Immediately, Uhuru must ask Henry Rotich to resign or remain a deputy in his capacity, he is better of that way , he is obsessed with capital projects for Goverment which basically have never being Revenue generating .
You must have heard of the countries referred as BRICS – Brazil, Russia,India, South Africa
Also known as the emerging markets . This is where we need to draw our lessons fast less we become broke all of us .
These countries stir their growth with new *frontiers* e.g India is leading in software engineering and medical tourism, Brazil is a major exporter of cash crops such as coffee and dairy farming, Russia is big in Gas and ammunition’s, South Africa has positioned itself as the headquarters of Africa and therefore receiving a lot FDI (foreign direct investments)

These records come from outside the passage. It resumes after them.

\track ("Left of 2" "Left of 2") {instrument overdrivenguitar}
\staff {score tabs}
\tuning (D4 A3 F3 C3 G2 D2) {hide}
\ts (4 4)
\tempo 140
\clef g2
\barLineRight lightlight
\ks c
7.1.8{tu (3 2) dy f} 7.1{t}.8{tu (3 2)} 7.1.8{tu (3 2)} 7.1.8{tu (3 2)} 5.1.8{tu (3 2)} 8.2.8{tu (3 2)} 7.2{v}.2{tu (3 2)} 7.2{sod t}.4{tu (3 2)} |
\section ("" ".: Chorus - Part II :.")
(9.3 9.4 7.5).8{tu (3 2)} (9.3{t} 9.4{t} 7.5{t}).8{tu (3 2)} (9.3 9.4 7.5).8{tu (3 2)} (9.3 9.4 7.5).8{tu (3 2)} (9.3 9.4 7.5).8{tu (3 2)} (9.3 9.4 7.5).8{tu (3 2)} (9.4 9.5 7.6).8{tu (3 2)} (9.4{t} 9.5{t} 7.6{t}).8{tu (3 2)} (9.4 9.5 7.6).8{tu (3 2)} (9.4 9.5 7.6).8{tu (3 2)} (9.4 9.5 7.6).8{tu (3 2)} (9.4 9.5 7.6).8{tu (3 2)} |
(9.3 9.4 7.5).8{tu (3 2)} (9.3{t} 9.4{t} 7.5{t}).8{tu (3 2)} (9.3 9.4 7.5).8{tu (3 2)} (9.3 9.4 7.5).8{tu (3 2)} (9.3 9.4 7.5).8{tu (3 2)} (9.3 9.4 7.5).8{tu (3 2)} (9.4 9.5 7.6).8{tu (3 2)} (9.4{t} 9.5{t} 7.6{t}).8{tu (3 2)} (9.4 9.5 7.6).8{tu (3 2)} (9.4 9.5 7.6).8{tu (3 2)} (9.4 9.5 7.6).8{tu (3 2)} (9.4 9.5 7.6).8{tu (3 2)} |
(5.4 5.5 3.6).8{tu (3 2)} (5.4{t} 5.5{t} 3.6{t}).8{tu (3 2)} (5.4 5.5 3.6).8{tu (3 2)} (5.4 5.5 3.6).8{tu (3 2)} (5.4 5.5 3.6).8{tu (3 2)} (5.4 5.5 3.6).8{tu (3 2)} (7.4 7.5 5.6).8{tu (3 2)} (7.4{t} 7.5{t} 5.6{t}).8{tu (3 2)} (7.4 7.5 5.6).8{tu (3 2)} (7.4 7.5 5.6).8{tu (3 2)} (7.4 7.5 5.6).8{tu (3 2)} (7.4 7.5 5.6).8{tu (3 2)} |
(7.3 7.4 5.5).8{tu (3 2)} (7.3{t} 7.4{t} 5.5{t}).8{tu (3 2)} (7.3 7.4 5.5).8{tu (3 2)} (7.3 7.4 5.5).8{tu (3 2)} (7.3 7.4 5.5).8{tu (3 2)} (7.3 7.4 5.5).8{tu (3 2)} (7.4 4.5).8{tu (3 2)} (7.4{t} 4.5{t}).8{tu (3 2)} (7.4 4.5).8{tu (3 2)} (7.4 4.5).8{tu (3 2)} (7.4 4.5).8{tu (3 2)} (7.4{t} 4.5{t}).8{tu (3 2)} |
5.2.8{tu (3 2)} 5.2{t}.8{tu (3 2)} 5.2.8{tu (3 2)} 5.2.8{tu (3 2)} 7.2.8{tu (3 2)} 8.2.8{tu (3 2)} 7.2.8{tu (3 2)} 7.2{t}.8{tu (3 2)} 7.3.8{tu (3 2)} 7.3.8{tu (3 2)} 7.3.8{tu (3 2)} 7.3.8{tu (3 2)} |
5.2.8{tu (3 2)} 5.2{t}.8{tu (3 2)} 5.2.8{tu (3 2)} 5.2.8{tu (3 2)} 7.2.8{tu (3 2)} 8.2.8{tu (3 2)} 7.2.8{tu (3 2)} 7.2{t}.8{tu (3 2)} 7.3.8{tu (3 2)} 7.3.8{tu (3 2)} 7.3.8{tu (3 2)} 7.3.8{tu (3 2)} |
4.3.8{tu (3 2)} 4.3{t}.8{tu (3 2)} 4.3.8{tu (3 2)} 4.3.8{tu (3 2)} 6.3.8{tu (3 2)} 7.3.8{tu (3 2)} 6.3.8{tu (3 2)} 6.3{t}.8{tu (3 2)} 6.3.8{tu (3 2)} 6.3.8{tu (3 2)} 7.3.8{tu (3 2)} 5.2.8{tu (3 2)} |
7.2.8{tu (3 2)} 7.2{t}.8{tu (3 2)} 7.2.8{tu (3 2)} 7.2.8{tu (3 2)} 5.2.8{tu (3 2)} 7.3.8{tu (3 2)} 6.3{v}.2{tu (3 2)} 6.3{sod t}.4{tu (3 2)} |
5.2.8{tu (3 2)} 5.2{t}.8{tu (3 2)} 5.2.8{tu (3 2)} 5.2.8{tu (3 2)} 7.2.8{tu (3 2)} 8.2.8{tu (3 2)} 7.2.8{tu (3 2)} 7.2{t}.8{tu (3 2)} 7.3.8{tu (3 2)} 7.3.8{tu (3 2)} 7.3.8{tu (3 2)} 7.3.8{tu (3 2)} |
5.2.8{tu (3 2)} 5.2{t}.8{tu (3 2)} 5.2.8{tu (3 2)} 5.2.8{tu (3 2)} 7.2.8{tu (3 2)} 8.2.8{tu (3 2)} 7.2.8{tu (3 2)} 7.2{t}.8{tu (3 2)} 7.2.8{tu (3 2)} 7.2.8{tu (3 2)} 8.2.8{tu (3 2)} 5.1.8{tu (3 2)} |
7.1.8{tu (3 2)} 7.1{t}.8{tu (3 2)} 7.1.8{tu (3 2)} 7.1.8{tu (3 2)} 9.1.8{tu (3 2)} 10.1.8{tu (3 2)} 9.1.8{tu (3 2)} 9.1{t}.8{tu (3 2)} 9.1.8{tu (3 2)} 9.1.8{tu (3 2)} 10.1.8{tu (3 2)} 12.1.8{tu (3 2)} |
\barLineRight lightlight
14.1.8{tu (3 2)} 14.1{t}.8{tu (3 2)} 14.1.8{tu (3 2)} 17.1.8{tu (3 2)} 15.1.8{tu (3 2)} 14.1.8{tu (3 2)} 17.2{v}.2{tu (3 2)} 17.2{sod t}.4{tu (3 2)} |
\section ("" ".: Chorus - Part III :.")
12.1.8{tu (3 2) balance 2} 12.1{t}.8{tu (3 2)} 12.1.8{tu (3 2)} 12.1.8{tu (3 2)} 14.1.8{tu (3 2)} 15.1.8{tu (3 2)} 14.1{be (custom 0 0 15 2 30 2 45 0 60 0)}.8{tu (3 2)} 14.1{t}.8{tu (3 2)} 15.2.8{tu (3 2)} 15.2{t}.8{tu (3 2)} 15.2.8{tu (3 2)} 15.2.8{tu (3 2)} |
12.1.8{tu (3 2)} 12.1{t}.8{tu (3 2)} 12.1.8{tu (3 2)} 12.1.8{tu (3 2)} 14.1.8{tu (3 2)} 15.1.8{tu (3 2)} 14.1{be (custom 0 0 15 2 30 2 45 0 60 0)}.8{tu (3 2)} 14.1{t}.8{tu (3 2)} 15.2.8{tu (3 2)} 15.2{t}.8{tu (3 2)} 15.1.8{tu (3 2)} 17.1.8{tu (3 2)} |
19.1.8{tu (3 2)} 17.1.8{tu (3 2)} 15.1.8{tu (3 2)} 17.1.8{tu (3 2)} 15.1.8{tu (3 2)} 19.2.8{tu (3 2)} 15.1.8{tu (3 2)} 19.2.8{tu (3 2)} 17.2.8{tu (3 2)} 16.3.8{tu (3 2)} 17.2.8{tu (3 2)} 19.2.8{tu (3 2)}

Kenya posses natural advantages which can be explored fast and first before we engage on the hardcores. I want to suggest some so as to save this country and help Uhuru Kenyatta earn his legacy faster even after defeating corruption.

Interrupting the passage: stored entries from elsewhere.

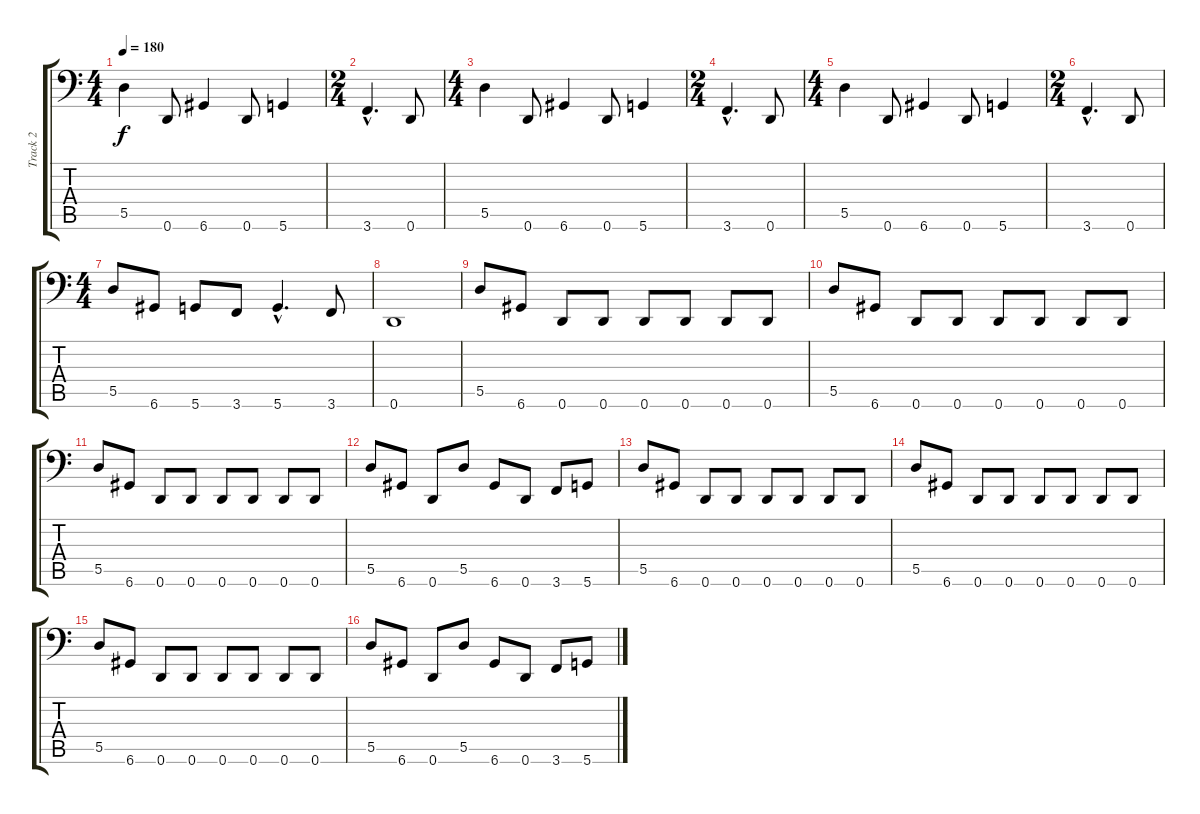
\track ("Track 2" "Track 2") {instrument slapbass1}
\staff {score tabs}
\tuning (E3 B2 G2 D2 A1 D1) {hide}
\ts (4 4)
\tempo 180
\clef f4
\ks c
5.5.4{dy f} 0.6.8 6.6.4 0.6.8 5.6.4 |
\ts (2 4)
3.6{hac}.4{d} 0.6.8 |
\ts (4 4)
5.5.4 0.6.8 6.6.4 0.6.8 5.6.4 |
\ts (2 4)
3.6{hac}.4{d} 0.6.8 |
\ts (4 4)
5.5.4 0.6.8 6.6.4 0.6.8 5.6.4 |
\ts (2 4)
3.6{hac}.4{d} 0.6.8 |
\ts (4 4)
5.5.8 6.6.8 5.6.8 3.6.8 5.6{hac}.4{d} 3.6.8 |
0.6.1 |
5.5.8 6.6.8 0.6.8 0.6.8 0.6.8 0.6.8 0.6.8 0.6.8 |
5.5.8 6.6.8 0.6.8 0.6.8 0.6.8 0.6.8 0.6.8 0.6.8 |
5.5.8 6.6.8 0.6.8 0.6.8 0.6.8 0.6.8 0.6.8 0.6.8 |
5.5.8 6.6.8 0.6.8 5.5.8 6.6.8 0.6.8 3.6.8 5.6.8 |
5.5.8 6.6.8 0.6.8 0.6.8 0.6.8 0.6.8 0.6.8 0.6.8 |
5.5.8 6.6.8 0.6.8 0.6.8 0.6.8 0.6.8 0.6.8 0.6.8 |
5.5.8 6.6.8 0.6.8 0.6.8 0.6.8 0.6.8 0.6.8 0.6.8 |
5.5.8 6.6.8 0.6.8 5.5.8 6.6.8 0.6.8 3.6.8 5.6.8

1. University education- both in east and central Africa , students esteem Kenyan education and want to come to Kenya for it. Let’s grab this and enable foreigners from these countries to come for education trips .this means more hostels , more towns like thika due MKU, more small traders, more laptop and booksellers, more lecturers, more transport , more hotels
2.Health tourism- if we only enhanced our game in this sector a, reduced medical negligence , acquired sophisticated machines we would become like India in Africa, it’s cheaper to travel from Zambia, Malawi, Burundi , Congo to Kenya than to go India . It’s a low hanging fruit let’s do it. More lodgings,more guides , more hospital employment,More chemists , more flights etc
3. Let’s bring Dubai to kenya , all we need is more warehouses , it’s cheaper to travel from Ghana, Niger , Angola , Mozambique, Namibia, Botswana to kenya than to Dubai. We don’t have to manufacture anything just repackage it and be the franchise of the world brands , Dubai don’t manufacture cars, phones , bags and other accessories they just repackage them from Japan, Taiwan etc
4. Let’s just farm what is consumed elsewhere, all we need is to map which region to grow what for west Africa , middle Asia , Europe and America. You will never saturate the world with food . We have land , good climate and we are farmers only that we need to be more deliberate and pragmatic.
When we are done , we can focus on housing and manufacturing
This is what BRICS are doing , this what Singapore , Malaysia , Taiwan , Hong Kong did ,
We are middle class country lower carder and therefore we must change our thinking.
Jimmy Kagoni is a fresh-faced investment banker.
This is a tribute to Mwai Kibaki, the economist.